How AI insurance actually works: testing systems to breaking point
AIUC’s insurance policies cover various types of AI failures, from data breaches and discriminatory hiring practices to intellectual property infringement and incorrect automated decisions. The company prices coverage based on extensive testing that attempts to break AI systems thousands of times across different failure modes.
“For some of the other things, we think it’s interesting to you. Or not wait for a lawsuit. So for example, if you issue an incorrect refund, great, well, the price of that is obvious, is the amount of money that you incorrectly refunded,” Kvist explained.
The startup works with a consortium of partners including PwC (one of the “Big Four” accounting firms), Orrick (a leading AI law firm), and academics from Stanford and MIT to develop and validate its standards.
Former Anthropic executive leaves to solve AI trust problem
The founding team brings deep experience from both AI development and institutional risk management. Kvist was the first product and go-to-market hire at Anthropic in early 2022, before ChatGPT’s launch, and sits on the board of the Center for AI Safety. Co-founder Brandon Wang is a Thiel Fellow who previously built consumer underwriting businesses, while Rajiv Dattani is a former McKinsey partner who led global insurance work and served as COO of METR, a nonprofit that evaluates leading AI models.

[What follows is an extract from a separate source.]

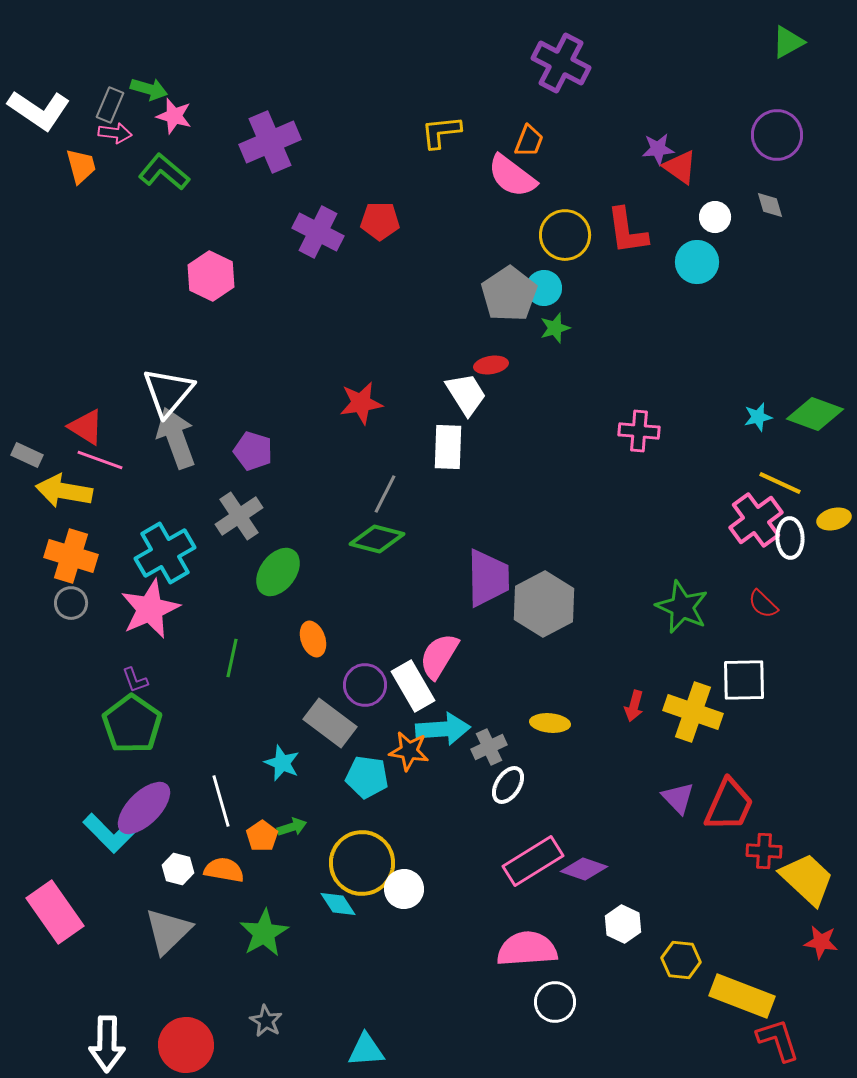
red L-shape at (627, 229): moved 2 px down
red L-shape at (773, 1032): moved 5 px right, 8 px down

“The question that really interested me is: how, as a society, are we going to deal with this technology that’s washing over us?” Kvist said of his decision to leave Anthropic. “I think building AI, which is what Anthropic is doing, is very exciting and will do a lot of good for the world. But the most central question that gets me up in the morning is: how, as a society, are we going to deal with this?”
The race to make AI safe before regulation catches up
AIUC’s launch signals a broader shift in how the AI industry approaches risk management as the technology moves from experimental deployments to mission-critical business applications. The insurance model offers enterprises a path between the extremes of reckless AI adoption and paralyzed inaction while waiting for comprehensive government oversight.
The startup’s approach could prove crucial as AI agents become more capable and widespread across industries. By creating financial incentives for responsible development while enabling faster deployment, companies like AIUC are building the infrastructure that could determine whether artificial intelligence transforms the economy safely or chaotically.
“We’re hoping that this insurance model, this market-based model, both incentivizes fast adoption and investment in security,” Kvist said. “We’ve seen this throughout history—that the market can move faster than legislation on these issues.”
The stakes couldn’t be higher. As AI systems edge closer to human-level reasoning across more domains, the window for building robust safety infrastructure may be rapidly closing. AIUC’s bet is that by the time regulators catch up to AI’s breakneck pace, the market will have already built the guardrails.
After all, Philadelphia’s fires didn’t wait for government building codes — and today’s AI arms race won’t wait for Washington either.